:: Prompt ::
Leave no picture in, and give every entry again exactly.

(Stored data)

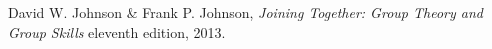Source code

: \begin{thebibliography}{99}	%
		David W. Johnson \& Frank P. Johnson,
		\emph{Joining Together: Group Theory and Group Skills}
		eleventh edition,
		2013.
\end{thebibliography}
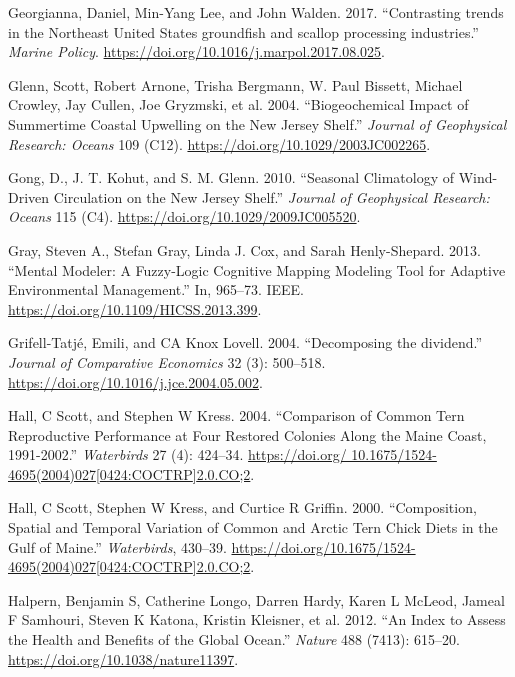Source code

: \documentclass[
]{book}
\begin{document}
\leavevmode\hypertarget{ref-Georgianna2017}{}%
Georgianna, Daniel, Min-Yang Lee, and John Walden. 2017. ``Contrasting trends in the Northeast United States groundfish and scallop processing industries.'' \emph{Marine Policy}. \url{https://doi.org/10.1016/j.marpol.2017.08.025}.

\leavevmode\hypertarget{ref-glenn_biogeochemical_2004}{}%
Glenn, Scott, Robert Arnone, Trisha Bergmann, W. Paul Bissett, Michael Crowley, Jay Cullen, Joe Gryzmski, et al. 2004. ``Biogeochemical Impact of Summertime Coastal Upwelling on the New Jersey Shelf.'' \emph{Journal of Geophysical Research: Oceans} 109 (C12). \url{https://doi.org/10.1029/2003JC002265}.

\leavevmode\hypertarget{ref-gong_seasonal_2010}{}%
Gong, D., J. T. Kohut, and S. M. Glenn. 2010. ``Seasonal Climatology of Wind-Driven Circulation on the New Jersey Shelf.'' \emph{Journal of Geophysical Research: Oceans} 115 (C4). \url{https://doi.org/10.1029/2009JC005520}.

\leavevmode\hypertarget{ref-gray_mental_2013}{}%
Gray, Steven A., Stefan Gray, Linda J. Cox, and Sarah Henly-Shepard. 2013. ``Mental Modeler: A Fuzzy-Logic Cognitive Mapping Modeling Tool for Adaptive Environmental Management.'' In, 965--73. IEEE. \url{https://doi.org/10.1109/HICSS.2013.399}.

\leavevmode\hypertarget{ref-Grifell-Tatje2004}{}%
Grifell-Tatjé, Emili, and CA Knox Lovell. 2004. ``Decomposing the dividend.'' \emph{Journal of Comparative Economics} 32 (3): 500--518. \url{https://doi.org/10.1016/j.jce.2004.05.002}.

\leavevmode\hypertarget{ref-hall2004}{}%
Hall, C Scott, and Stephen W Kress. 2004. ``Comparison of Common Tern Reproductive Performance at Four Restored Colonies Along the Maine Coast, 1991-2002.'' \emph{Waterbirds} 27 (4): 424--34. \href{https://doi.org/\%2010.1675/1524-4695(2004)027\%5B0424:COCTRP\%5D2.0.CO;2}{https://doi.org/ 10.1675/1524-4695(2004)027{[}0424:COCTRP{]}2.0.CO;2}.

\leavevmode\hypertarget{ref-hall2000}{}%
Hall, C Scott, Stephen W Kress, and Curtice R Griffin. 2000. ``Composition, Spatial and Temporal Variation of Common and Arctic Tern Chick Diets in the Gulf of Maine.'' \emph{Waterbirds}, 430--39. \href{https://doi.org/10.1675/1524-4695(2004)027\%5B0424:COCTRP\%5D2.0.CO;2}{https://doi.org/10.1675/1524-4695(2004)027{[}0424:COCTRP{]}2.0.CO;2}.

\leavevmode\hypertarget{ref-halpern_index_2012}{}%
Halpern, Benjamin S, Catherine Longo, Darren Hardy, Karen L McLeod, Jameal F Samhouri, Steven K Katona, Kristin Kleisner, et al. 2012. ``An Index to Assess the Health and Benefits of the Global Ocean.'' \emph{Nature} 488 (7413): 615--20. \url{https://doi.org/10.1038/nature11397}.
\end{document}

:: The completed task ::
Source code

: \begin{thebibliography}{99}	%
		David W. Johnson \& Frank P. Johnson,
		\emph{Joining Together: Group Theory and Group Skills}
		eleventh edition,
		2013.
\end{thebibliography}
Source code

: \documentclass[
]{book}
\begin{document}
\leavevmode\hypertarget{ref-Georgianna2017}{}%
Georgianna, Daniel, Min-Yang Lee, and John Walden. 2017. ``Contrasting trends in the Northeast United States groundfish and scallop processing industries.'' \emph{Marine Policy}. \url{https://doi.org/10.1016/j.marpol.2017.08.025}.

\leavevmode\hypertarget{ref-glenn_biogeochemical_2004}{}%
Glenn, Scott, Robert Arnone, Trisha Bergmann, W. Paul Bissett, Michael Crowley, Jay Cullen, Joe Gryzmski, et al. 2004. ``Biogeochemical Impact of Summertime Coastal Upwelling on the New Jersey Shelf.'' \emph{Journal of Geophysical Research: Oceans} 109 (C12). \url{https://doi.org/10.1029/2003JC002265}.

\leavevmode\hypertarget{ref-gong_seasonal_2010}{}%
Gong, D., J. T. Kohut, and S. M. Glenn. 2010. ``Seasonal Climatology of Wind-Driven Circulation on the New Jersey Shelf.'' \emph{Journal of Geophysical Research: Oceans} 115 (C4). \url{https://doi.org/10.1029/2009JC005520}.

\leavevmode\hypertarget{ref-gray_mental_2013}{}%
Gray, Steven A., Stefan Gray, Linda J. Cox, and Sarah Henly-Shepard. 2013. ``Mental Modeler: A Fuzzy-Logic Cognitive Mapping Modeling Tool for Adaptive Environmental Management.'' In, 965--73. IEEE. \url{https://doi.org/10.1109/HICSS.2013.399}.

\leavevmode\hypertarget{ref-Grifell-Tatje2004}{}%
Grifell-Tatjé, Emili, and CA Knox Lovell. 2004. ``Decomposing the dividend.'' \emph{Journal of Comparative Economics} 32 (3): 500--518. \url{https://doi.org/10.1016/j.jce.2004.05.002}.

\leavevmode\hypertarget{ref-hall2004}{}%
Hall, C Scott, and Stephen W Kress. 2004. ``Comparison of Common Tern Reproductive Performance at Four Restored Colonies Along the Maine Coast, 1991-2002.'' \emph{Waterbirds} 27 (4): 424--34. \href{https://doi.org/\%2010.1675/1524-4695(2004)027\%5B0424:COCTRP\%5D2.0.CO;2}{https://doi.org/ 10.1675/1524-4695(2004)027{[}0424:COCTRP{]}2.0.CO;2}.

\leavevmode\hypertarget{ref-hall2000}{}%
Hall, C Scott, Stephen W Kress, and Curtice R Griffin. 2000. ``Composition, Spatial and Temporal Variation of Common and Arctic Tern Chick Diets in the Gulf of Maine.'' \emph{Waterbirds}, 430--39. \href{https://doi.org/10.1675/1524-4695(2004)027\%5B0424:COCTRP\%5D2.0.CO;2}{https://doi.org/10.1675/1524-4695(2004)027{[}0424:COCTRP{]}2.0.CO;2}.

\leavevmode\hypertarget{ref-halpern_index_2012}{}%
Halpern, Benjamin S, Catherine Longo, Darren Hardy, Karen L McLeod, Jameal F Samhouri, Steven K Katona, Kristin Kleisner, et al. 2012. ``An Index to Assess the Health and Benefits of the Global Ocean.'' \emph{Nature} 488 (7413): 615--20. \url{https://doi.org/10.1038/nature11397}.
\end{document}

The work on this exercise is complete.